Possible Inconsistency(Possibly Typo) in Gradient Definition Between Eq. 7 and Appendix A.4 in DPO paper
rustic-snob opened this issue · 1 comments
Hi,
I am Jaewon Cheon, currently delving into NLP and LLM studies in South Korea. I would like to begin by extending my heartfelt appreciation for your pioneering work on DPO. It has profoundly impacted the academic sphere and offered an efficient method for many practitioners to locally tune LLMs to their preferences, circumventing the often arduous task of RL training and its complex prerequisites.
During my thorough examination of your paper, I believe I have stumbled upon a potential oversight concerning the notation in the gradient definition.

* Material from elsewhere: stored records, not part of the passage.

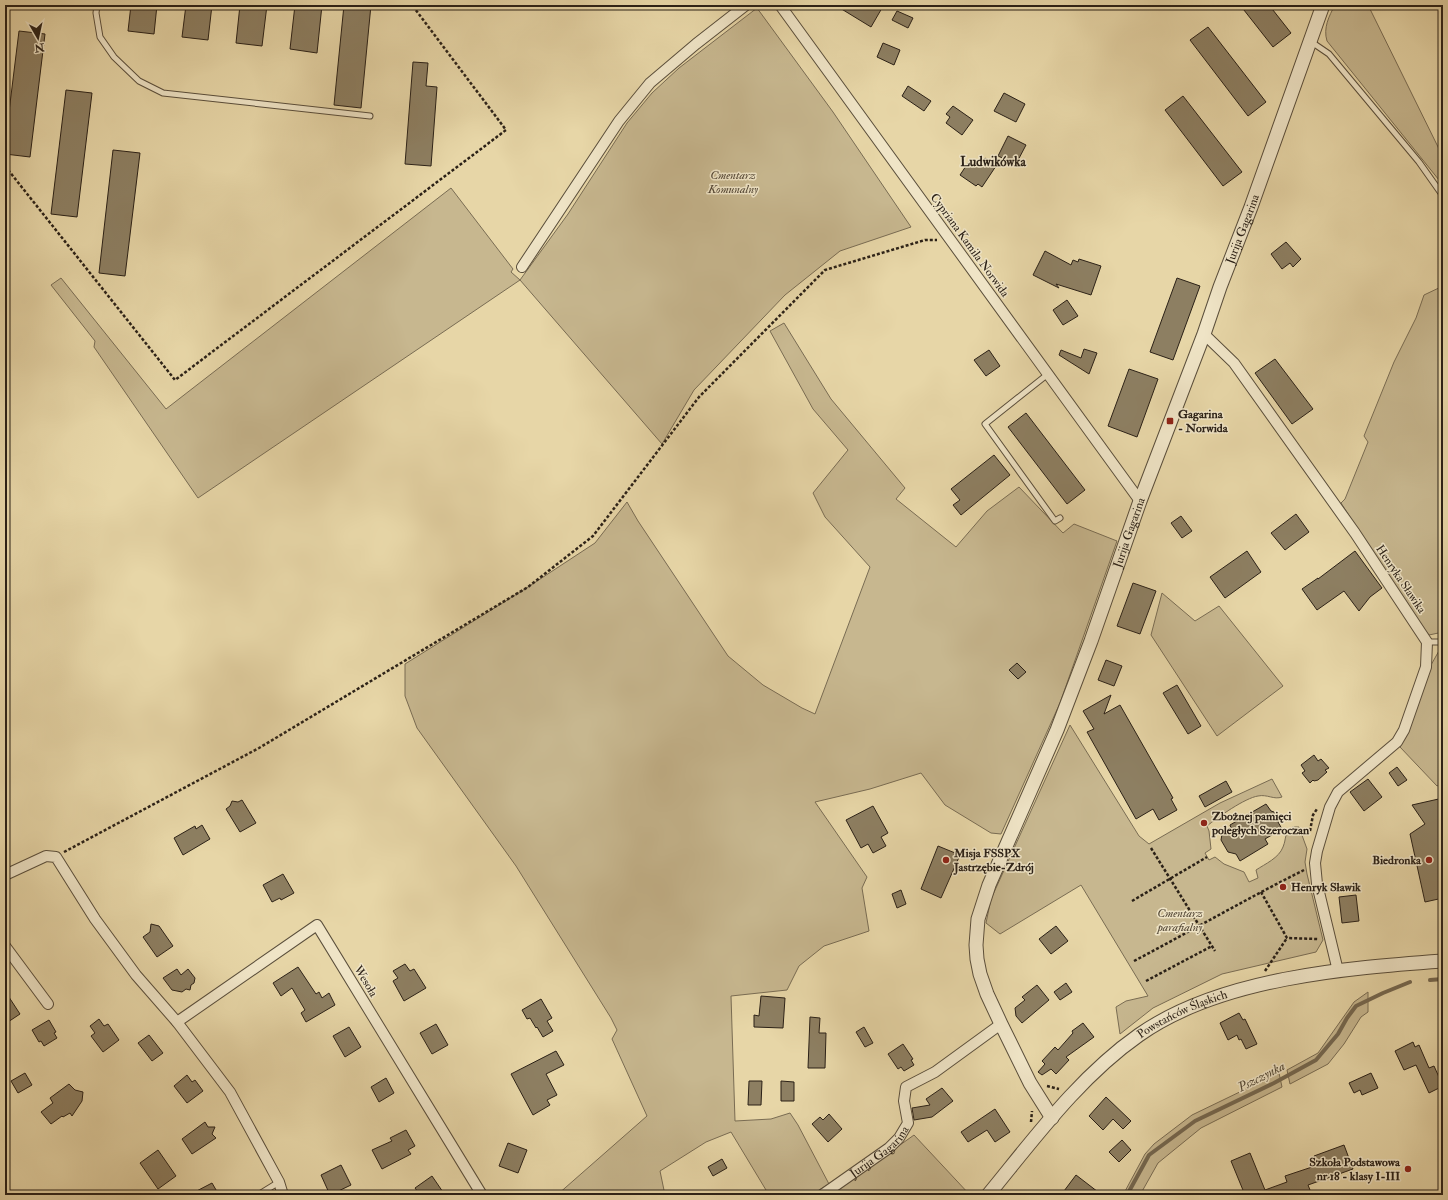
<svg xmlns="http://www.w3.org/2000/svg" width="1448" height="1200" viewBox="0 0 1448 1200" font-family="'IM FELL Double Pica',serif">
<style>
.green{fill:#c7b78f;stroke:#796c53}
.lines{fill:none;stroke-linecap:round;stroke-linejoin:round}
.stream{stroke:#756850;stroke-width:4}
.building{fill:#8d7f62;stroke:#2b2117}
.service-casing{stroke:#5a4e3b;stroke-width:7}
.minor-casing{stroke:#5a4e3b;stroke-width:12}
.tertiary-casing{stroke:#5a4e3b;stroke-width:15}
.path{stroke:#2b2117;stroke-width:2.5;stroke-dasharray:3 2;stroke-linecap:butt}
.service{stroke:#efe4c6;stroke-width:5}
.minor{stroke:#efe4c6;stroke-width:10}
.tertiary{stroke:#efe4c6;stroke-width:13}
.poi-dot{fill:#8f2418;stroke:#efe4c6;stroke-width:1.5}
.labels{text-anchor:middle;stroke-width:3;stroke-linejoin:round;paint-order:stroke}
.park-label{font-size:12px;font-style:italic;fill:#524635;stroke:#efe4c6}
.street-label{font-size:12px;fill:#2b2117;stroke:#efe4c6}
.poi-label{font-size:12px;font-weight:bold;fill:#2b2117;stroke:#efe4c6;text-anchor:start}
.neighbourhood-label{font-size:13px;font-weight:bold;fill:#2b2117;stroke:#efe4c6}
.water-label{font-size:13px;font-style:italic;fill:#564b38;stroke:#efe4c6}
</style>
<rect width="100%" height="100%" fill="#e7d6a7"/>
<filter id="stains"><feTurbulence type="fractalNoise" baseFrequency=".005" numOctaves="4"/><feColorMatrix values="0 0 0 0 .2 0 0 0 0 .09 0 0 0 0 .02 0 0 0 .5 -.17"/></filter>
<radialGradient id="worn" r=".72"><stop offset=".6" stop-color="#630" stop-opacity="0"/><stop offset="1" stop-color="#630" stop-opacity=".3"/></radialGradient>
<g class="green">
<path d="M 1335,5 L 1368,5 L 1443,157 L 1443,185 L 1327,41 C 1323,28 1329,16 1335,5 Z"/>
<polygon points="757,8 833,112 911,227 840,251 785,295 694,390 662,444 520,280 198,498 94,347 95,341 51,285 61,278 166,409 451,188 513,269 511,272 520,280 568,214 627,123 652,93 679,68"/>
<polygon points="1443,286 1443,632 1429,635 1415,618 1341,503 1345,499 1368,442 1364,436 1394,362 1416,318 1424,295"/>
<polygon points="784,323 831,399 905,488 896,499 956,547 987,511 1019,487 1063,533 1074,524 1117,541 1060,703 1001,834 991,833 945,805 921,773 870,789 815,802 867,877 862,888 869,931 824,946 799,966 787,990 731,996 735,1121 771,1119 790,1113 798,1125 829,1184 811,1195 769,1195 731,1132 706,1142 660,1171 665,1195 557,1195 647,1116 612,1039 617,1030 611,1018 516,866 417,728 405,696 405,664 528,587 595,543 627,502 638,521 728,656 763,685 802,708 815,714 870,567 825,517 813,493 848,450 813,409 770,331"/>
<polygon points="1162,593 1195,621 1219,606 1283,686 1217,736 1151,635"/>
<polygon points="1440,649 1443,649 1443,783 1437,786 1400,747 1431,665"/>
<path d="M 1070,725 L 1139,836 L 1149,844 L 1220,803 L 1272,779 L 1282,797 C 1274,800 1267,794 1258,796 C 1245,798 1218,817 1207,826 L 1209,831 L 1211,849 L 1205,853 L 1209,860 L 1215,857 L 1224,864 L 1244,872 L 1249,882 L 1258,878 L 1256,870 C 1265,864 1279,858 1283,847 C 1287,837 1283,837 1292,827 L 1299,827 L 1307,849 L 1305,862 L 1307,874 L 1323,940 L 1316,952 L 1222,974 L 1153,1008 L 1120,1034 L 1116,1007 L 1126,1001 L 1148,996 L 1081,885 L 1000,934 L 986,923 L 991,899 Z"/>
<polygon points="1368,992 1368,1012 1361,1017 1344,1044 1328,1064 1290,1084 1287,1070 1318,1053 1354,1002"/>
<polygon points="1279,1073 1282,1087 1201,1128 1158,1163 1140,1195 1123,1195 1145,1154 1154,1144 1192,1115"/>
<polygon points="914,1135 970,1195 830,1195"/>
</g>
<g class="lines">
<g class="stream">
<polyline points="1430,980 1443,979"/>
<polyline points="1127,1195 1149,1155 1195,1121 1274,1083 1316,1060 1338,1034 1347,1018 1356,1006 1383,993 1410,982"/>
</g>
</g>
<g class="building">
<polygon points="131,5 157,5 154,34 128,31"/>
<polygon points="186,5 212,5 208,40 182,37"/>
<polygon points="240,5 267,5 262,46 236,43"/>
<polygon points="295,5 322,5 317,53 290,49"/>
<polygon points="344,5 371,5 361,108 334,105"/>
<polygon points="835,5 876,5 882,8 871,27"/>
<polygon points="1240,5 1269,5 1291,33 1273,47"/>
<polygon points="897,11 913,18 908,28 892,20"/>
<polygon points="1208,27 1266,102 1248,116 1190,40"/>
<polygon points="19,31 45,34 30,157 5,154 5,144"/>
<polygon points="883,43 900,50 894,65 877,57"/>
<polygon points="413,62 428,63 426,86 437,87 431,166 405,164"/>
<polygon points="908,86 931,101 924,111 902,96"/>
<polygon points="66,90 92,93 77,217 51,214"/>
<polygon points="1004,93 1025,104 1016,122 994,111"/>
<polygon points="1183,96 1242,172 1223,186 1165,110"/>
<polygon points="953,106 973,120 962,135 946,123 950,117 946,114"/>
<polygon points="1008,136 1026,145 1016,164 998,156"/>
<polygon points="113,150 140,153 125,276 99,273"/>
<polygon points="985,158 996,166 982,187 978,184 976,186 960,175 970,160 979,166"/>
<polygon points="1286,242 1301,259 1293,267 1290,263 1282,269 1271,254"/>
<polygon points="1045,251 1071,265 1073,260 1078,262 1079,259 1101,266 1091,295 1056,284 1059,288 1033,275"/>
<polygon points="1177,278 1200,286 1173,360 1150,352"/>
<polygon points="1067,300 1078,316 1063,325 1053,310"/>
<polygon points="1084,349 1097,353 1089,374 1059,355 1061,350 1081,358"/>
<polygon points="989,350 1000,366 986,376 974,360"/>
<polygon points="1275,359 1313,409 1292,424 1255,373"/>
<polygon points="1129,369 1158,379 1137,437 1108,426"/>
<polygon points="1026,413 1085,490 1067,504 1008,427"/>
<polygon points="994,455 1010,475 961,515 953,505 960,500 951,489"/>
<polygon points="1296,514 1309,532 1285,550 1271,533"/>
<polygon points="1181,516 1192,531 1182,538 1171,523"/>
<polygon points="1247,551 1261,572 1225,598 1210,577"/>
<polygon points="1355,551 1382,588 1370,597 1359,611 1344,591 1317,610 1302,589 1318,578 1318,579"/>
<polygon points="1133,583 1156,591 1140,634 1117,626"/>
<polygon points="1106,660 1122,666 1114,686 1098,680"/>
<polygon points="1017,663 1026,672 1018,679 1009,670"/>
<polygon points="1177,685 1201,726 1188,734 1163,693"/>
<polygon points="1111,695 1104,714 1120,705 1173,798 1171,799 1177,810 1159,820 1153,809 1136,819 1087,732 1094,729 1083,711"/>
<polygon points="1314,755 1318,761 1321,759 1329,768 1325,770 1327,772 1318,780 1314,781 1313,780 1310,783 1302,773 1305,771 1301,765"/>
<polygon points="1397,767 1407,780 1398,786 1389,773"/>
<polygon points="1368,779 1382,797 1364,811 1350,792"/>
<polygon points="1226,781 1232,792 1205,807 1199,796"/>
<polygon points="1443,798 1443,898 1425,902 1410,834 1425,824 1412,805"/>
<polygon points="242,800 256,823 240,832 226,809 230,806 232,801 238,802"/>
<polygon points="1266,804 1271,811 1274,812 1279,819 1278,822 1282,829 1265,839 1268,844 1240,861 1236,854 1228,852 1221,840 1222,834 1231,828 1230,825"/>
<polygon points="873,806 888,833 881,837 886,846 873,853 868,844 861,848 846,820"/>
<polygon points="202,825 210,839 183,855 174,838 195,826 196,829"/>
<polygon points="938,846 960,855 941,898 921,889"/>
<polygon points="283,874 294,893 281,900 280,898 272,902 263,885"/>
<polygon points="901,890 906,904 897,908 892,894"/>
<polygon points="1356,895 1359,921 1342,923 1339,897"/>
<polygon points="151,924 159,926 173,946 157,957 143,937 150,932"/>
<polygon points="1056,926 1068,941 1051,954 1039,939"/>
<polygon points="405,964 410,971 414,969 426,988 404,1001 393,981 398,978 393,971"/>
<polygon points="298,967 316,994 319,992 322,998 329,993 335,1005 306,1022 301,1013 305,1010 292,988 281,996 273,983"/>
<polygon points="177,969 181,975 188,969 195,978 194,983 191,985 190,990 186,989 182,992 172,990 163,978"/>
<polygon points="1066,983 1072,992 1060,1000 1054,992"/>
<polygon points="1037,985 1049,1000 1022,1023 1016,1016 1015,1008 1025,1000 1022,997"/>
<polygon points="5,991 20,1014 5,1024"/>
<polygon points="761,996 785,998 783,1028 754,1027 754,1015 759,1016"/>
<polygon points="541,999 552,1018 547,1021 553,1031 543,1037 537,1027 536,1028 530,1018 527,1019 522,1010"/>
<polygon points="1239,1013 1243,1020 1245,1019 1257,1044 1246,1049 1241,1039 1239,1040 1237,1035 1228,1040 1220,1023"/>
<polygon points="810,1017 820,1018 819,1033 826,1033 825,1068 808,1068"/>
<polygon points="99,1019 104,1026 108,1024 119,1040 103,1052 91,1036 95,1033 90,1026"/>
<polygon points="49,1020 56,1032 54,1033 57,1038 44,1046 41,1041 39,1042 32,1030"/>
<polygon points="1083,1023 1094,1037 1066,1057 1069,1060 1056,1074 1051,1069 1042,1075 1038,1072 1045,1064 1042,1061 1055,1047 1058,1050 1073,1033 1072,1031"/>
<polygon points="436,1024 448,1045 432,1054 420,1033"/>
<polygon points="349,1027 361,1047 345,1057 333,1036"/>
<polygon points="864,1027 873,1043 865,1047 856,1032"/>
<polygon points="149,1035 163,1053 152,1061 138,1043"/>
<polygon points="1413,1042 1415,1047 1419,1045 1429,1068 1434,1066 1443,1086 1429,1093 1416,1065 1404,1070 1395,1051"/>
<polygon points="903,1044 913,1059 911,1060 914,1065 904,1071 901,1067 898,1069 888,1054"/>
<polygon points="556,1051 564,1065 546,1074 557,1095 547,1100 550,1105 533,1115 511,1074"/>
<polygon points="25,1073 32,1085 18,1093 11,1081"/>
<polygon points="1371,1073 1378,1088 1362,1095 1360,1090 1354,1093 1349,1083"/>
<polygon points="187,1075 192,1082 195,1080 203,1091 187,1103 174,1086"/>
<polygon points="386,1078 394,1093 379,1102 371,1087"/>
<polygon points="749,1081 762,1081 761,1105 748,1105"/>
<polygon points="781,1081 794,1082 794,1101 781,1101"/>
<polygon points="69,1084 75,1090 83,1092 82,1101 72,1116 70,1113 63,1117 62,1116 51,1124 41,1112 53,1103 50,1098"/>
<polygon points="942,1088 953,1101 932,1117 914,1120 912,1108 930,1105 926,1099"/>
<polygon points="1106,1097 1131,1121 1123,1129 1113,1119 1103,1130 1089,1116"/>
<polygon points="995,1109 1010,1132 995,1142 987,1130 968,1142 961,1132"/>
<polygon points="829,1114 842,1129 828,1142 812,1124 820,1117 823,1120"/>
<polygon points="205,1122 208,1127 215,1127 212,1134 216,1138 192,1154 182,1139"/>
<polygon points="406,1130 415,1146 408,1150 411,1154 382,1169 372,1150 392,1141 390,1138"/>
<polygon points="1122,1140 1131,1150 1119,1162 1109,1152"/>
<polygon points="508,1143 527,1150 518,1173 499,1166"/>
<polygon points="1344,1145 1353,1169 1308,1185 1312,1195 1245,1195 1231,1161 1250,1153 1265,1190 1287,1182 1285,1176 1318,1165 1314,1156"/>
<polygon points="158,1150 176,1176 158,1189 140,1163"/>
<polygon points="722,1159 727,1168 713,1176 708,1167"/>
<polygon points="341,1165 351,1185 330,1195 321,1175"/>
<polygon points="1076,1175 1102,1195 1061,1195"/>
<polygon points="432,1176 445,1195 420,1195 415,1188"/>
<polygon points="212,1183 219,1195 189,1195"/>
</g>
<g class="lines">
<defs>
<g id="service">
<polyline points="97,5 96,13 100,37 114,57 139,81 163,93 370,116"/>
<polyline points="1310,41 1329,54 1419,162 1443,196"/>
<polyline points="1048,374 985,424 1055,521 1060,518"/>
<polyline points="1427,642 1443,642"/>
<polyline points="258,1195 279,1182"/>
</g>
<g id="minor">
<polyline points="780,5 1140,501"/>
<polyline points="522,267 619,121 650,83 696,44 746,5"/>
<polyline points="1204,334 1234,363 1355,533 1427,642 1426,667 1404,730 1397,742 1338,792 1330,807 1317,851 1315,863 1317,884 1338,971"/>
<polyline points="5,875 46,856 56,857 95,919 136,975 177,1022 230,1092 279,1182 283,1195"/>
<polyline points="5,946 48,1004"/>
<polyline points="177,1022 317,925 482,1195"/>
<path id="s1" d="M 822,1195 L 889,1148 L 899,1138 L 908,1123 L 904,1101 L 906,1087 L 935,1072 L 1001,1024"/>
</g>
<g id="tertiary">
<path id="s2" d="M 1052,1118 L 1030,1083 L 1001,1024 L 987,994 L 980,974 L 977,959 L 976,945 L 978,919 L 989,885 L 1057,730 L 1091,641 L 1140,501 L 1204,334 L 1220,287 L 1251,207 L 1323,5"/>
<path id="s3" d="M 988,1195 C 1034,1139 1079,1077 1139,1035 C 1220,978 1346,968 1443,961"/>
</g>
</defs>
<use href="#service" class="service-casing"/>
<use href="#minor" class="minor-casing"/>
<use href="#tertiary" class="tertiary-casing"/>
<g class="path">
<polyline points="5,166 175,380 506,130 412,5"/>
<polyline points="1310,831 1313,815 1317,809"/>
<polyline points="1151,848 1215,951"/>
<polyline points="64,852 259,748 528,587 593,536 699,397 825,270 925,240 937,240"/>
<polyline points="1261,892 1287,938 1318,939"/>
<polyline points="1132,901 1207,857"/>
<path d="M 1134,961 C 1191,931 1246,899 1304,870"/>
<polyline points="1265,971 1287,938"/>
<polyline points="1146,981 1212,946"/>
<polyline points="1047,1086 1059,1089"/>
<polyline points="1031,1122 1032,1111"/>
</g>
<use href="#service" class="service"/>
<use href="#minor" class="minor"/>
<use href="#tertiary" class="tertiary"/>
</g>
<g class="poi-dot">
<rect x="1166" y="417" width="8" height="8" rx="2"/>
<circle cx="1204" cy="823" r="4"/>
<circle cx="946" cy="860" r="4"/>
<circle cx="1429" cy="860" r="4"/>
<circle cx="1283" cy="887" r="4"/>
<circle cx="1408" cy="1169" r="4"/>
</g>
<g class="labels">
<g class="park-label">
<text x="733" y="179">Cmentarz<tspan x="733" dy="14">Komunalny</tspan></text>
<text x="1180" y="917">Cmentarz<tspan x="1180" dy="14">parafialny</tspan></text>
</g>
<g class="street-label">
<text dy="4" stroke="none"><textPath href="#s2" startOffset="956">Jurija Gagarina</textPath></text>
<text transform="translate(970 245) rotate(54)" y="4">Cypriana Kamila Norwida</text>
<text dy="4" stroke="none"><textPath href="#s2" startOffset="632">Jurija Gagarina</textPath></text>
<text transform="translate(1401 579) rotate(56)" y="4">Henryka Sławika</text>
<text transform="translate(366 981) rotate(59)" y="4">Wesoła</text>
<text dy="4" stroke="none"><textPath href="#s3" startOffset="269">Powstańców Śląskich</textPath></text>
<text dy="4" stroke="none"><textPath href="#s1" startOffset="72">Jurija Gagarina</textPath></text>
</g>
<g class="poi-label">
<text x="1178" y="418">Gagarina<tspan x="1178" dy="14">- Norwida</tspan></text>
<text x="1212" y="820">Zbożnej pamięci<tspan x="1212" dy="14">poległych Szeroczan</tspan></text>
<text x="954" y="857">Misja FSSPX<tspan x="954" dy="14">Jastrzębie-Zdrój</tspan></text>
<text x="1421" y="864" text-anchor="end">Biedronka</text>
<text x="1291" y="891">Henryk Sławik</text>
<text x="1400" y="1166" text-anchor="end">Szkoła Podstawowa<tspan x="1400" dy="14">nr 18 - klasy I-III</tspan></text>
</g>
<g class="neighbourhood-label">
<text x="993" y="166">Ludwikówka</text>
</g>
<g class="water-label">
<text transform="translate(1261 1076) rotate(-27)" y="5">Pszczynka</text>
</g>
</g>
<rect width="1448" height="1200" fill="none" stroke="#e7d6a7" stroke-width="20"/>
<rect x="6" y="6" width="1436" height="1188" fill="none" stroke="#2b2117" stroke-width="2"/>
<rect x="10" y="10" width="1428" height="1180" fill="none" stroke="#2b2117"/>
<g transform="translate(38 38) rotate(171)" stroke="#efe4c6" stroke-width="3" paint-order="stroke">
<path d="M0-3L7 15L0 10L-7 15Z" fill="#2b2117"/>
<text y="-6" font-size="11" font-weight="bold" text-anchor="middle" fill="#2b2117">N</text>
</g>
<rect width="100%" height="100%" filter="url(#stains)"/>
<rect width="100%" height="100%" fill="url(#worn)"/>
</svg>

In Appendix A.4, specifically Eq. 21, there seems to be an inversion in the order of the terms
Although this may be a minor detail, I thought it prudent to raise it to your attention for clarification, ensuring the accuracy and clarity of the paper's methodology.
Thank you once again for your remarkable contribution to the field.
Kind regards,
Jaewon Cheon
Thanks for pointing this out, Jaewon! I believe we had this reversal in the main text of the paper in an earlier version, and forgot to also fix it when we fixed it in the main text. We'll update for the next revision of the paper.